Ich begann damals mit 10 Minuten täglicher Meditation und 5 Minuten Sport und musste dazu lediglich 15 Minuten früher aufstehen. Inzwischen bin ich spätestens um 06:00 auf den Beinen, meditiere, treibe Sport, lese, schreibe für meinen Blog, esse ein ausgewogenes Frühstück und verfolge eine monatlich wechselnde Herausforderung – beispielsweise jeden Tag ein Bild zeichnen.
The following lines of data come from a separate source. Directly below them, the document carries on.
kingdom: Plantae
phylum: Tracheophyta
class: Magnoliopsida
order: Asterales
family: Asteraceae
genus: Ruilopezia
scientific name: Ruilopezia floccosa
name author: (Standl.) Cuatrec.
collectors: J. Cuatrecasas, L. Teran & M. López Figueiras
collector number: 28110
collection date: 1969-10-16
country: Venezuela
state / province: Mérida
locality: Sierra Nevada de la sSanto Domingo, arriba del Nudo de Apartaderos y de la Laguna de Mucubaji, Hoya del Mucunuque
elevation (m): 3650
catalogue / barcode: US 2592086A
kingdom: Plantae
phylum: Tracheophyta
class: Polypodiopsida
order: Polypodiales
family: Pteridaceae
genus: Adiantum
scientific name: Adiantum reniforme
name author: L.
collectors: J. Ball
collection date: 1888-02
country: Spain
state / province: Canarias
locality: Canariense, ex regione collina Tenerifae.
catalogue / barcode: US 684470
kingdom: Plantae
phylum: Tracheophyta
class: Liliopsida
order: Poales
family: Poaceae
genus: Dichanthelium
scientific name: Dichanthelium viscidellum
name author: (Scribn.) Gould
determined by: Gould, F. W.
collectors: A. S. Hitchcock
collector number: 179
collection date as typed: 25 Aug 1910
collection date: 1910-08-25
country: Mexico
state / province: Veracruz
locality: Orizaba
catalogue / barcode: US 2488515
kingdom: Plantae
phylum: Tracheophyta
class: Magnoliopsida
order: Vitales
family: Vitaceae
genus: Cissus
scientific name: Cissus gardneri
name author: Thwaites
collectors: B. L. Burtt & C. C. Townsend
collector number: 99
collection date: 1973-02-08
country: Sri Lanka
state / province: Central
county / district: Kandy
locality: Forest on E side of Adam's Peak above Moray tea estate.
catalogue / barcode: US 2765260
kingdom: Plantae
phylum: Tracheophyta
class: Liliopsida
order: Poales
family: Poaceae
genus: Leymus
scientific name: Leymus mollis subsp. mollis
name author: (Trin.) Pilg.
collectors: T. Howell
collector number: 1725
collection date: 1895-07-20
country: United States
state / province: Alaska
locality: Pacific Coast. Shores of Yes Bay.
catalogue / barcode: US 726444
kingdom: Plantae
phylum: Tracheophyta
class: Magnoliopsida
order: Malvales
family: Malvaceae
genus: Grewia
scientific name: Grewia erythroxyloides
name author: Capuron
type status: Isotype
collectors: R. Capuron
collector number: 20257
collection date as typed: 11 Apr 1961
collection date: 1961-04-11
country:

All dies habe ich durch die schrittweise Anpassung meiner Morgenroutine über die letzten Jahre etablieren können.
Der Effekt: Ich starte mit einem sehr positiven Gefühl in meinen Arbeitstag, bin fit wie ich es noch nie war und schaffe Dinge (bei mir in erster Linie RISE-Themen) neben meiner normalen Arbeit, über die ich damals immer gesagt habe: »Das würde ich gerne machen, wenn ich einmal Zeit habe«.
Wenn wir etwas Tag für Tag über Monate bis Jahre hinweg machen, summiert sich dies mit der Zeit auf eindrucksvolle Weise auf – auch wenn sich die tägliche Routine eher unspektakulär anfühlt. Die Veränderungen und Auswirkungen vollziehen sich zunächst schleichend, bis wir irgendwann bemerken, wie weit wir eigentlich gekommen sind.